## [Directions for this task]
In the listing below, find the line holding "right elbow: (44, 164)" and the line holding "right elbow: (38, 128)". Write out those two lines and all lines between, exactly, and nothing more.

____________________

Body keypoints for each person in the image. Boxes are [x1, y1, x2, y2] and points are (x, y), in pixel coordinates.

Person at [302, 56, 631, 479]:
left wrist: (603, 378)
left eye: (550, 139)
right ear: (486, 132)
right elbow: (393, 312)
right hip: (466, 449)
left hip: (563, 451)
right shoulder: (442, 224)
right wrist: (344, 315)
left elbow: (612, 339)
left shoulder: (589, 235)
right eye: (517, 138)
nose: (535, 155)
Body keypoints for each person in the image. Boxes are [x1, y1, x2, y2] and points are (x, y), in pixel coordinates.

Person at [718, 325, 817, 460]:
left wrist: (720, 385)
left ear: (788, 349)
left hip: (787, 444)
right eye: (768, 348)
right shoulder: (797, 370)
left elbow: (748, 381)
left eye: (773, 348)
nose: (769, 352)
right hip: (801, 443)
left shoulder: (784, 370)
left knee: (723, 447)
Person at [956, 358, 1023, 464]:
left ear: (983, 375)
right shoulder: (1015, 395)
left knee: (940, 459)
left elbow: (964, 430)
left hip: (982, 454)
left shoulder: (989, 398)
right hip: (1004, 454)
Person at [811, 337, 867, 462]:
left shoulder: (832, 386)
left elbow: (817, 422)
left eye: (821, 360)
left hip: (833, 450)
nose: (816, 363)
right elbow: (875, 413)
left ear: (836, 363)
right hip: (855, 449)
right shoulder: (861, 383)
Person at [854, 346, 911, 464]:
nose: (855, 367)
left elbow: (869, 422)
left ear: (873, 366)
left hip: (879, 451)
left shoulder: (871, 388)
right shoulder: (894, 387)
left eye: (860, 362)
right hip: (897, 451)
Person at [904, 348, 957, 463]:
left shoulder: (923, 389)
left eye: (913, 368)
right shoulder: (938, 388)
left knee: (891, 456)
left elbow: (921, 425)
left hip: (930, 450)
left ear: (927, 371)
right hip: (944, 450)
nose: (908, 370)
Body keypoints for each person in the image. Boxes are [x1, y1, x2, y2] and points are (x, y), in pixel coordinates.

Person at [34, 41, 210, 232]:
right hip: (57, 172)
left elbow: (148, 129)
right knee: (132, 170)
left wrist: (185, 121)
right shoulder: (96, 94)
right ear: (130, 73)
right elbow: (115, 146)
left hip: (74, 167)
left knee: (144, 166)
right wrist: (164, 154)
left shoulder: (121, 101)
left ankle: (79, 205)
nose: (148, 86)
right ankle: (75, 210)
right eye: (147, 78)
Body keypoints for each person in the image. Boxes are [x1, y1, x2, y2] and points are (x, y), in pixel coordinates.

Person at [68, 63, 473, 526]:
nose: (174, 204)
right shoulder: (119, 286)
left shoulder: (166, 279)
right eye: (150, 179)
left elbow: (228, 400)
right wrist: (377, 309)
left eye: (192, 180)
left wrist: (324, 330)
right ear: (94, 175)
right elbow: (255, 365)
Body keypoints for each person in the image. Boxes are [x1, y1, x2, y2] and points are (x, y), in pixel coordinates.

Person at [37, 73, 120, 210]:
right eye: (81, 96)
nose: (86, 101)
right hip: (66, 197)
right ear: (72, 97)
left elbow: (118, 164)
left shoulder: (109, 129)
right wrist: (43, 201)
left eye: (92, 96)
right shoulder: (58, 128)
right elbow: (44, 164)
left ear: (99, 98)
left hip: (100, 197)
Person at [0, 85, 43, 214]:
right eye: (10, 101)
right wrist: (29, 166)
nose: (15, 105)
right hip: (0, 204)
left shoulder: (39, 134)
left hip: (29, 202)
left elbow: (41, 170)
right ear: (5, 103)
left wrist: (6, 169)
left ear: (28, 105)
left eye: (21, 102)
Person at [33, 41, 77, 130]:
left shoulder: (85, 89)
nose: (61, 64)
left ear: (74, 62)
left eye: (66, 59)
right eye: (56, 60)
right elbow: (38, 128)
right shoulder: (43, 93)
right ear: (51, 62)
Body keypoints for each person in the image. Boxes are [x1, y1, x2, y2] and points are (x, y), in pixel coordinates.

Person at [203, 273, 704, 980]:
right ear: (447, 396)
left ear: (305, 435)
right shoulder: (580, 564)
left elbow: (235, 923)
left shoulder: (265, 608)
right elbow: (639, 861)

____________________

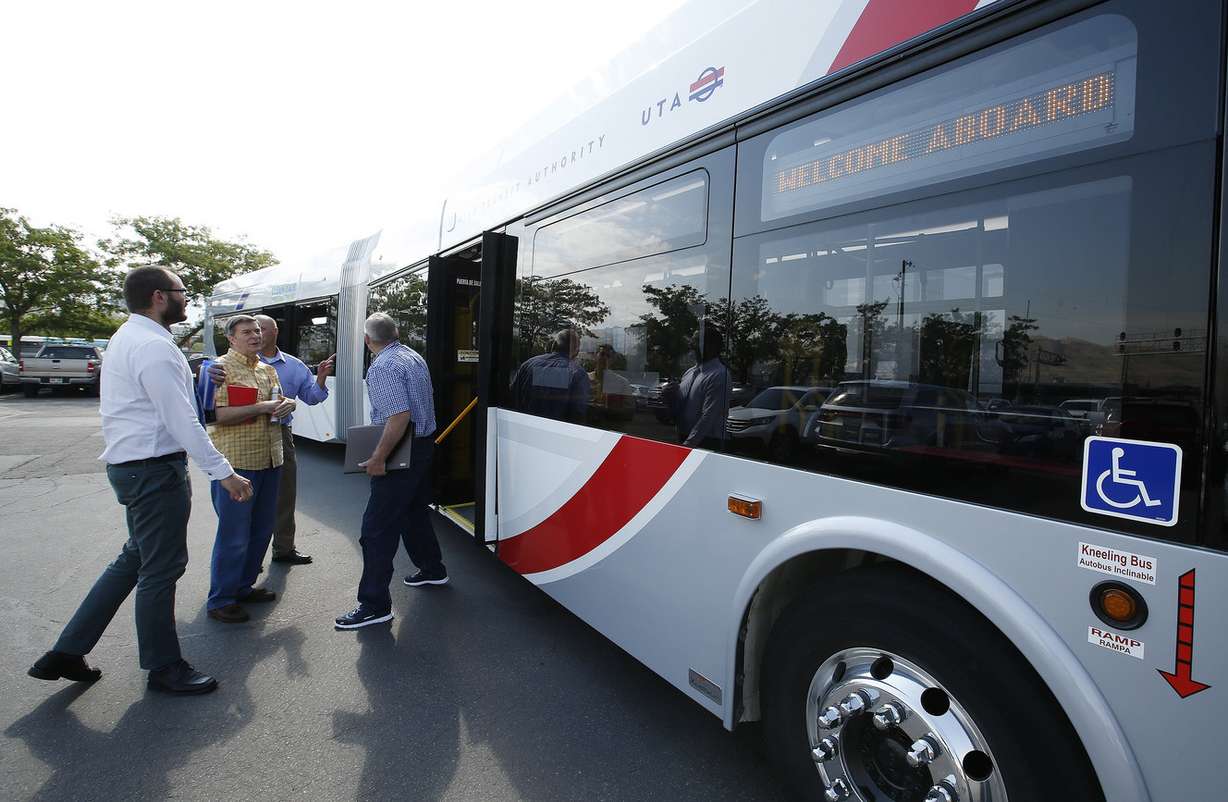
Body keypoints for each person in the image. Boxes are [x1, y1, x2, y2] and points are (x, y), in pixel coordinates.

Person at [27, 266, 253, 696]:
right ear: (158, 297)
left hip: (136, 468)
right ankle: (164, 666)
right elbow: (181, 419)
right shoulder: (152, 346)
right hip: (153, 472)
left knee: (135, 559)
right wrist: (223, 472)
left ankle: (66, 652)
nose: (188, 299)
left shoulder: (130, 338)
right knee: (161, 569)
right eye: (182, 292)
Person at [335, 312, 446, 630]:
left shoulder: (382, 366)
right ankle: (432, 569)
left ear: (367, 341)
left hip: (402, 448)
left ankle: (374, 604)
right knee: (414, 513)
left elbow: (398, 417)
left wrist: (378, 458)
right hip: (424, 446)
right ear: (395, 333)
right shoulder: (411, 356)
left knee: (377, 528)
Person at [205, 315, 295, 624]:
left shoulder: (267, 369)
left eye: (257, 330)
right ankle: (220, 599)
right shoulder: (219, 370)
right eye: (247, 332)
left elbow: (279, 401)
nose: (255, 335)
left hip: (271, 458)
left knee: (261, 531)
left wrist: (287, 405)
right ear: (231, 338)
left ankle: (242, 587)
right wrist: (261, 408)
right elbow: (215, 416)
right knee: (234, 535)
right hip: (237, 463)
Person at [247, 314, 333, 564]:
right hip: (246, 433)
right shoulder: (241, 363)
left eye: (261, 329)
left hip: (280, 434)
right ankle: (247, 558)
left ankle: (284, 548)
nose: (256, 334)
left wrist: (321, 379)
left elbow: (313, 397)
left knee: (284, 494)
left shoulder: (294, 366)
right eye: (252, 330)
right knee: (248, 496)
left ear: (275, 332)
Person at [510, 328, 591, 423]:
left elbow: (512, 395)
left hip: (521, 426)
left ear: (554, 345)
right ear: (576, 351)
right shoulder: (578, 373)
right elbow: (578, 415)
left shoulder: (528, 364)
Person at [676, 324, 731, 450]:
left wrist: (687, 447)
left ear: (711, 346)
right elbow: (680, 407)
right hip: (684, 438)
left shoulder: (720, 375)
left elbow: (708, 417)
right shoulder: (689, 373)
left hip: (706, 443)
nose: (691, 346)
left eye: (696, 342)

____________________

## [Response]
right elbow: (44, 164)
left ear: (99, 98)
left hip: (100, 197)
Person at [0, 85, 43, 214]:
right eye: (10, 101)
right wrist: (29, 166)
nose: (15, 105)
right hip: (0, 204)
left shoulder: (39, 134)
left hip: (29, 202)
left elbow: (41, 170)
right ear: (5, 103)
left wrist: (6, 169)
left ear: (28, 105)
left eye: (21, 102)
Person at [33, 41, 77, 130]:
left shoulder: (85, 89)
nose: (61, 64)
left ear: (74, 62)
left eye: (66, 59)
right eye: (56, 60)
right elbow: (38, 128)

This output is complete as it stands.